I have a small studio in North Carolina where I create one-of-a-kind jewelry and production work. I make custom pieces for clients incorporating their stones, metal, and personal imagery and show my work in galleries.
I have always loved making things and thinking about art. I studied Art History at the University of Georgia in Athens. While there, I took a jewelry course with Gary Noffke and was hooked. After college, my metals education continued at Arrowmont and Penland School of Crafts. I moved to Penland in 1997 to be the metals studio coordinator, and I am still here! I now work part-time at Penland as Manager of Community Collaboration, which provides perfect balance to my studio days. I love making jewelry and continue to find magic in converting wax to metal. When I began to make my living in jewelry, I started to pay closer attention to material sources and didn't like what I found. I looked for ways to continue working while feeling good about the process and materials, and it has been quite a journey. I'm glad to be a tiny part of the incredible work that Ethical Metalsmith is doing.
I hope that my work conveys a sense of humor, warmth and elegance. I believe in jewelry’s potential to be symbolic, sentimental, superfluous, necessary, and even hopeful. In much of my jewelry, I use the remarkable lost-wax casting process. It enables me to transform soft, pliable wax into intricate metal objects. It also makes recycling metal a natural part of the process. I leave marks on my pieces that emphasize that they are made by hands. Each cast piece is unique. I work primarily in silver and gold, but have been using jeweler’s bronze more lately. I am inspired by Dutch still life paintings, children’s book illustrations, poetry, ancient jewelry, food garnishes, animals, and shiny things.
I believe that work made with concern for it's environmental and social impact is worthwhile and beautiful.

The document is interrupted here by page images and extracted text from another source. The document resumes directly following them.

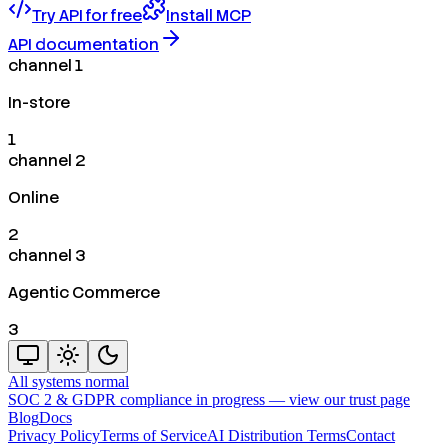
Try API for free
Install MCP
API documentation
channel 1
In-store
1
channel 2
Online
2
channel 3
Agentic Commerce
3
All systems normal
SOC 2 & GDPR compliance in progress —
view our trust page
Blog
Docs
Privacy Policy
Terms of Service
AI Distribution Terms
Contact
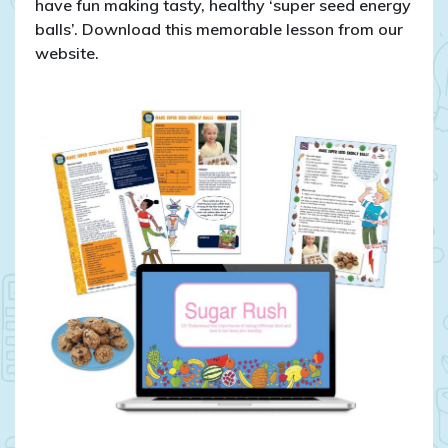
have fun making tasty, healthy ‘super seed energy
balls’. Download this memorable lesson from our
website.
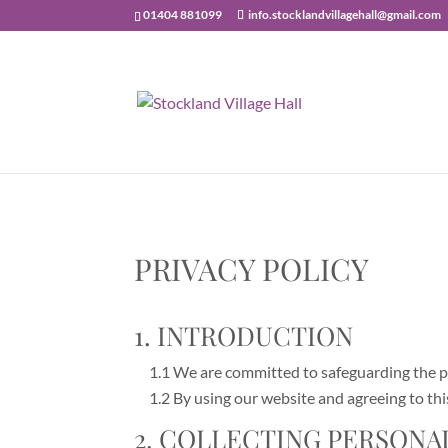
01404 881099
info.stocklandvillagehall@gmail.com
PRIVACY POLICY
1. INTRODUCTION
1.1 We are committed to safeguarding the pri
1.2 By using our website and agreeing to this
2. COLLECTING PERSONA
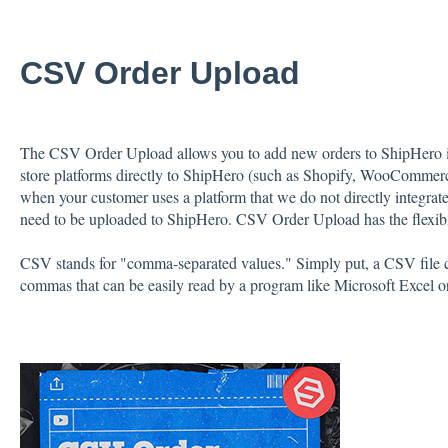
CSV Order Upload
The CSV Order Upload allows you to add new orders to ShipHero in
store platforms directly to ShipHero (such as Shopify, WooComme
when your customer uses a platform that we do not directly integrat
need to be uploaded to ShipHero. CSV Order Upload has the flexibilit
CSV stands for "comma-separated values." Simply put, a CSV file co
commas that can be easily read by a program like Microsoft Excel o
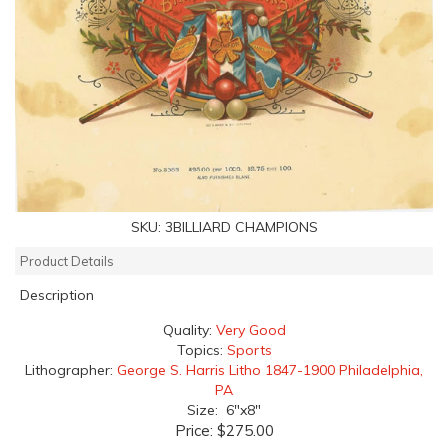
SKU:
3BILLIARD CHAMPIONS
Product Details
Description
Quality:
Very Good
Topics:
Sports
Lithographer:
George S. Harris Litho 1847-1900 Philadelphia,
PA
Size: 6"x8"
Price:
$275.00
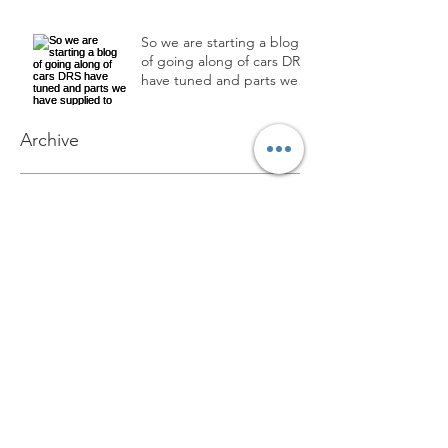
So we are starting a blog
of going along of cars DRS
have tuned and parts we
have supplied to custom
Archive
December 2024
(1)
1 post
September 2018
(2)
2 posts
June 2018
(3)
3 posts
Search By Tags
No tags yet.
Follow Us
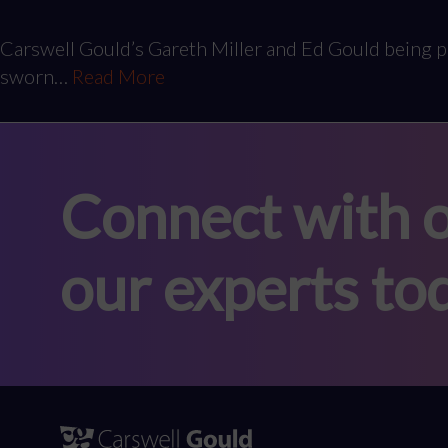
Carswell Gould’s Gareth Miller and Ed Gould being p
sworn…
Read More
Connect with o
our experts to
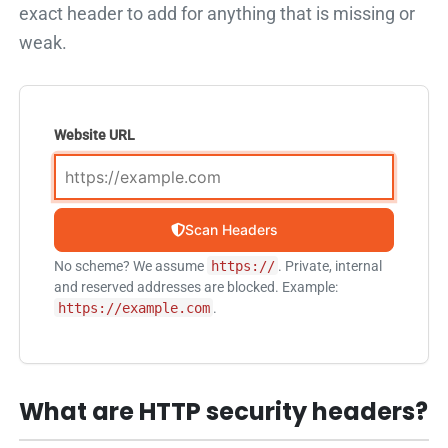
exact header to add for anything that is missing or
weak.
Website URL
Scan Headers
No scheme? We assume
https://
. Private, internal
and reserved addresses are blocked. Example:
https://example.com
.
What are HTTP security headers?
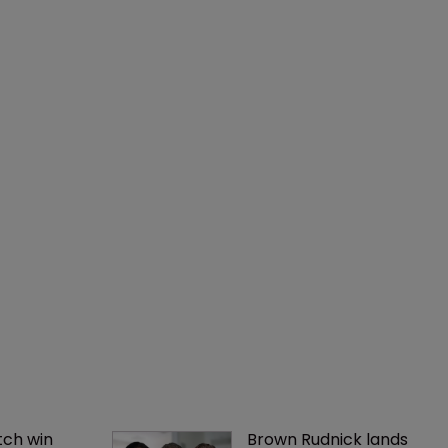
ch win 
Brown Rudnick lands 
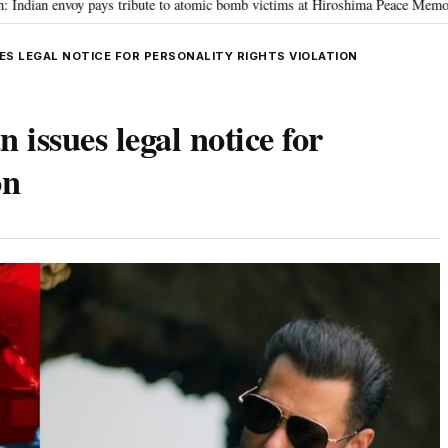
pays tribute to atomic bomb victims at Hiroshima Peace Memorial Park on 81s
ES LEGAL NOTICE FOR PERSONALITY RIGHTS VIOLATION
issues legal notice for
on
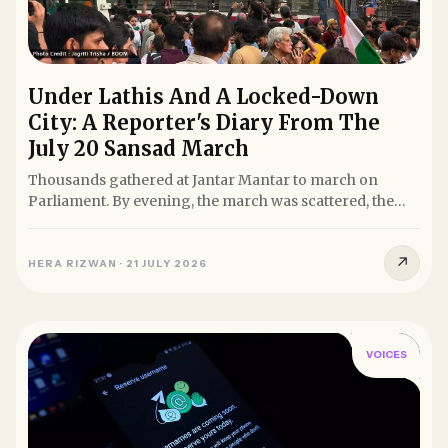
Under Lathis And A Locked-Down
City: A Reporter's Diary From The
July 20 Sansad March
Thousands gathered at Jantar Mantar to march on
Parliament. By evening, the march was scattered, the
road to Sansad...
↗
HERA RIZWAN
·
21 JULY 2026
VOICES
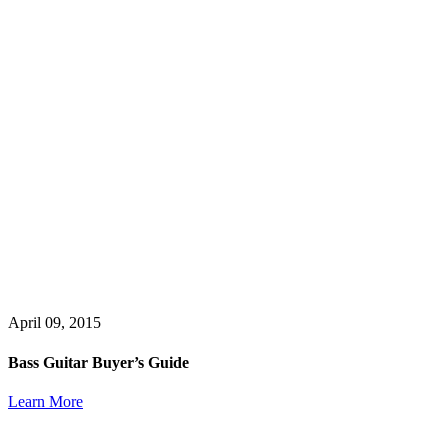
April 09, 2015
Bass Guitar Buyer’s Guide
Learn More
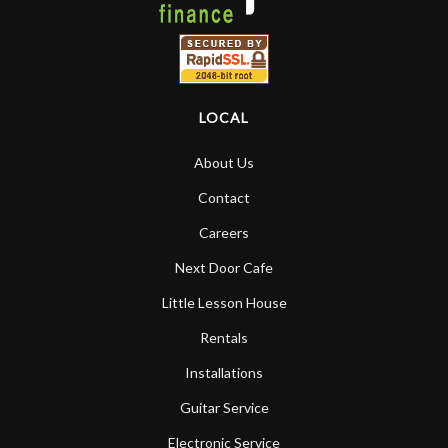
LOCAL
About Us
Contact
Careers
Next Door Cafe
Little Lesson House
Rentals
Installations
Guitar Service
Electronic Service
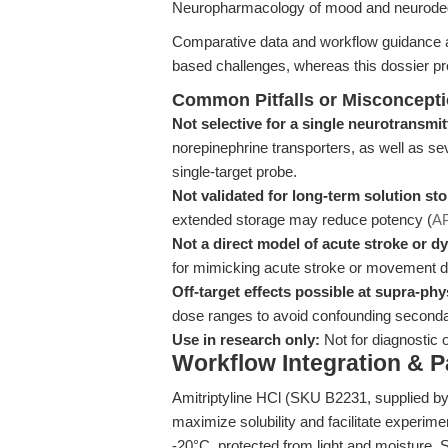
Neuropharmacology of mood and neurodege
Comparative data and workflow guidance a
based challenges, whereas this dossier p
Common Pitfalls or Misconcept
Not selective for a single neurotransmi
norepinephrine transporters, as well as seve
single-target probe.
Not validated for long-term solution st
extended storage may reduce potency (
A
Not a direct model of acute stroke or dy
for mimicking acute stroke or movement 
Off-target effects possible at supra-ph
dose ranges to avoid confounding seconda
Use in research only:
Not for diagnostic 
Workflow Integration & 
Amitriptyline HCl (SKU B2231, supplied b
maximize solubility and facilitate experimen
-20°C, protected from light and moisture.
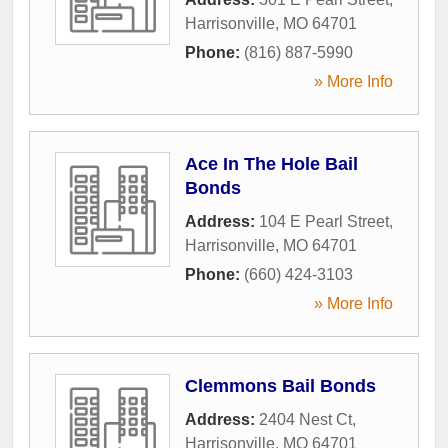
Harrisonville
,
MO
64701
Phone:
(816) 887-5990
» More Info
Ace In The Hole Bail
Bonds
Address:
104 E Pearl Street
,
Harrisonville
,
MO
64701
Phone:
(660) 424-3103
» More Info
Clemmons Bail Bonds
Address:
2404 Nest Ct
,
Harrisonville
,
MO
64701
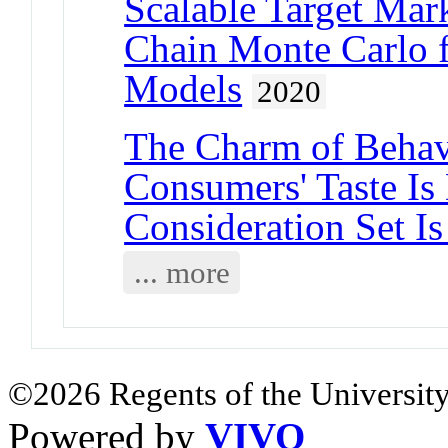
Scalable Target Mar
Chain Monte Carlo f
Models
2020
The Charm of Behav
Consumers' Taste Is
Consideration Set Is
... more
©2026 Regents of the University
Powered by
VIVO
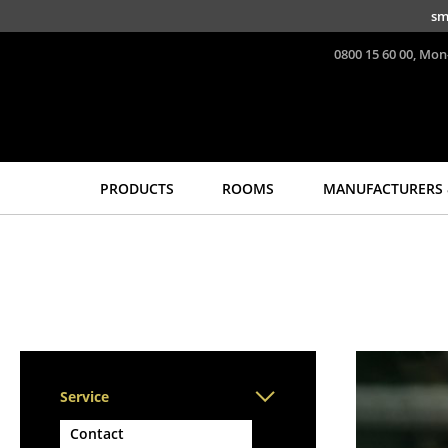
Skip to main content
sm
0800 15 60 00, Mon
PRODUCTS
ROOMS
MANUFACTURERS 
Seating
Tables
Dining Room Chairs
Dining Room Tables
Sofa
Side Tables
Armchairs
Coffee Tables
Lounge Chairs
Desks
Chairs
Bureaus & Desks
Service
Cantilever Chairs
Conference Tables
Bar Stools
Cocktail Tables &
Contact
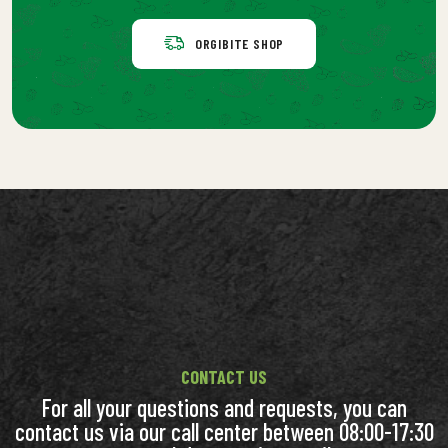
ORGIBITE SHOP
CONTACT US
For all your questions and requests, you can
contact us via our call center between 08:00-17:30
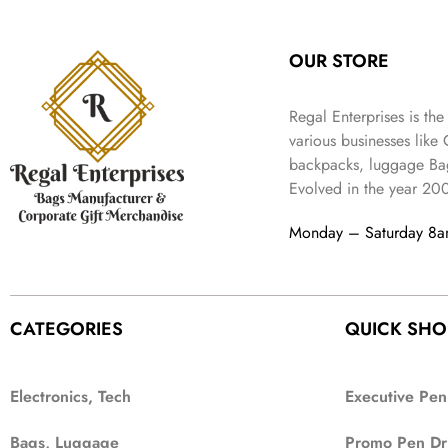
OUR STORE
Regal Enterprises is the
various businesses like
backpacks, luggage Bag
Evolved in the year
20
Monday – Saturday 8
CATEGORIES
QUICK SHO
Electronics, Tech
Executive Pen
Bags, Luggage
Promo Pen Dr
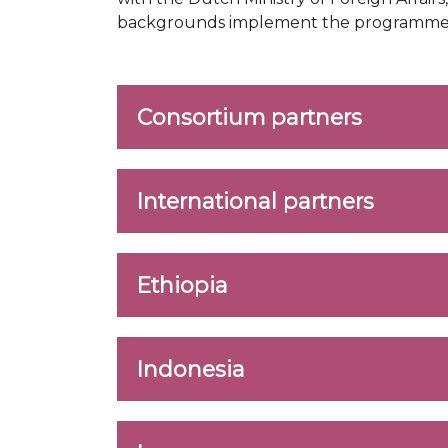
backgrounds implement the programme in 
Consortium partners
International partners
Ethiopia
Indonesia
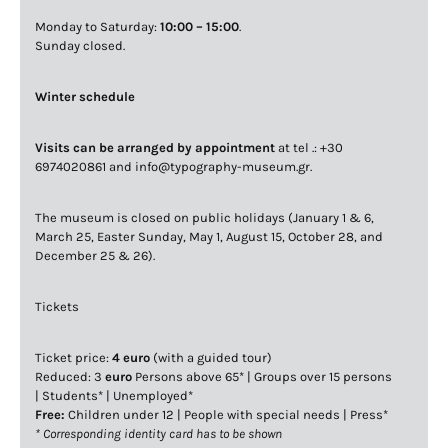
Monday to Saturday:
10:00 – 15:00
.
Sunday closed.
Winter schedule
Visits can be arranged by appointment
at tel .: +30
6974020861 and info@typography-museum.gr.
The museum is closed on public holidays (January 1 & 6,
March 25, Easter Sunday, May 1, August 15, October 28, and
December 25 & 26).
Tickets
Ticket price:
4 euro
(with a guided tour)
Reduced: 3
euro
Persons above 65* | Groups over 15 persons
| Students* | Unemployed*
Free:
Children under 12 | People with special needs | Press*
* Corresponding identity card has to be shown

To minimize my impact on the environment I: buy scrap metal and stones from clients whenever possible to make the projects they commission; buy all other metal from Hoover and Strong - their metals are all recycled; use Citrus Pickle; use Hoover and Strong's Harmony diamonds - they are certified to be conflict free; use lost wax casting, which allows me to constantly recycle my own metal; am using more and more man-made lab grown stones since it is so hard to trace where gems from gem shows come from and the conditions under which they were found and cut; have a very small studio space that is easy to ventilate and heat; use recyclable packaging and display items (with the exception of small clear plastic bags which I reuse); am meticulous about the use of my tools, so I have had most of my hand tools and machines for over 20 years; use primarily hand-finishing techniques to minimize electrical use; use biodegradable soaps for cleaning and polishing jewelry; and I'm doing most of my marketing online to save print material waste.